» **What the exercise asks**: In the interview with Jeff Goins below, he says that plans don't work. In one to three sentences, give the reason he offers for that view.

» **Selected excerpt**:
This past September at the STORY Conference in Chicago, I got the privilege to meet and hang out with Jeff Goins. He works for Adventures In Missions and writes a very popular blog on all things writing (one of the top 10 blogs for writers in 2011). We were hanging out with a bunch of guys at a pub late one night and after hearing that I had a nasty sore throat, he suggested that I get a Hot Toddy (to which I said, “What’s a Hot Toddy?”). The second I tasted the peppermint-chocolate goodness, I knew I liked this guy. I’ve since learned boatloads about writing and influence from him.
In an effort to spread his wisdom I asked him to do an interview for my blog. So please do enjoy and learn a thing or two. And if you are a writer of anything, please pick up the 2 eBooks he just released (Every Writers Dream and Before Your First Book). They are incredible and helpful, I promise.
Jeff, anyone in the writing blogosphere knows that your blog has absolutely blown up in under a year’s time, which is quite astounding. How did you do it?
Good question. Short answer: I don’t know. I’ll tell you how I didn’t do it. I didn’t do it by planning for it. I didn’t set goals; I didn’t try to make something happen. Nor did I do it by comparing myself to some mega-blogger that I held on a pedestal (and there are a few of those for me).
What I did do was I took my writing more seriously than I ever have before. I wrote my heart out. I listened to conventional wisdom. I broke a few rules (on purpose). I stole from what I saw “experts” doing and made it my own. Mostly, I just wrote. I didn’t grow as quickly as some (there’s always someone better), but I’m pretty happy with the past year. It’s been surprising and fun.
What are the most important things you have learned along the way?
Plans don’t work. For years I “planned” to write a book or become an author. It didn’t happen.
What did work was creating new habits — doing the dirty work of getting up every day and writing. Even when I was tired and unmotivated and even uninspired.

Stored data entries:
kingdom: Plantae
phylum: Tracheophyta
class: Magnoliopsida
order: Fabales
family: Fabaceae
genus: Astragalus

» **Reply**: For years he "planned" to write a book or become an author, and it never happened. What worked instead was building the habit of getting up every day and writing, even when he was tired, unmotivated, or uninspired.